--- Task input Enclosed Below ---

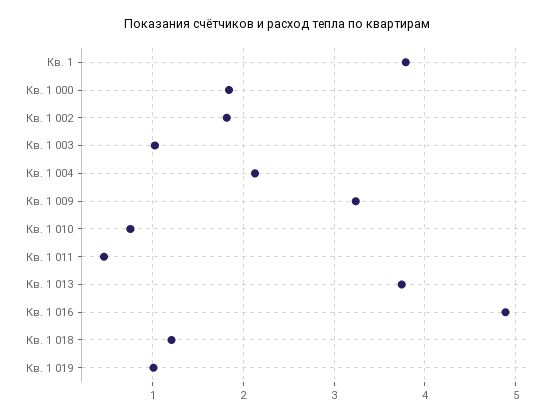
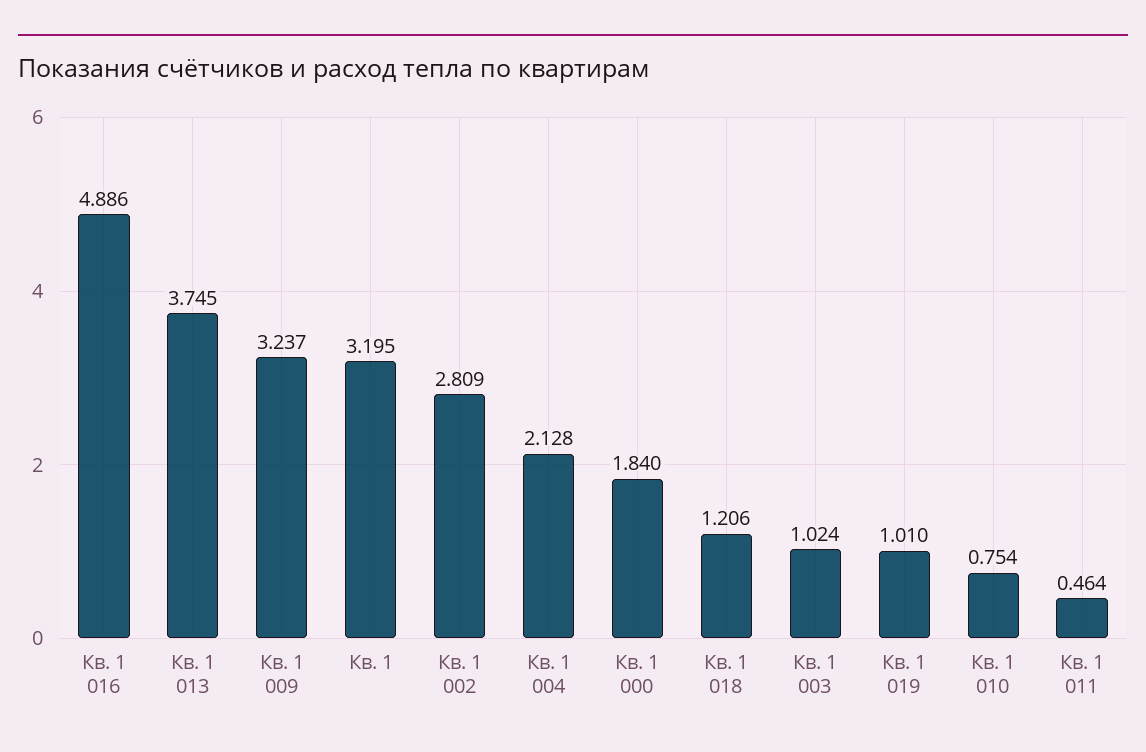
  {
-   "Кв. 1": 3.8,
+   "Кв. 1": 3.195,
    "Кв. 1 000": 1.84,
-   "Кв. 1 002": 1.8,
+   "Кв. 1 002": 2.809,
    "Кв. 1 003": 1.024,
    "Кв. 1 004": 2.128,
    "Кв. 1 009": 3.237,
    "Кв. 1 010": 0.754,
    "Кв. 1 011": 0.464,
    "Кв. 1 013": 3.745,
    "Кв. 1 016": 4.886,
    "Кв. 1 018": 1.206,
    "Кв. 1 019": 1.01
  }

--- End of Enclosed Task input ---

## Exercise objective
Every line above is to be reproduced verbatim, and the pictures are to be omitted.

## Response
  {
-   "Кв. 1": 3.8,
+   "Кв. 1": 3.195,
    "Кв. 1 000": 1.84,
-   "Кв. 1 002": 1.8,
+   "Кв. 1 002": 2.809,
    "Кв. 1 003": 1.024,
    "Кв. 1 004": 2.128,
    "Кв. 1 009": 3.237,
    "Кв. 1 010": 0.754,
    "Кв. 1 011": 0.464,
    "Кв. 1 013": 3.745,
    "Кв. 1 016": 4.886,
    "Кв. 1 018": 1.206,
    "Кв. 1 019": 1.01
  }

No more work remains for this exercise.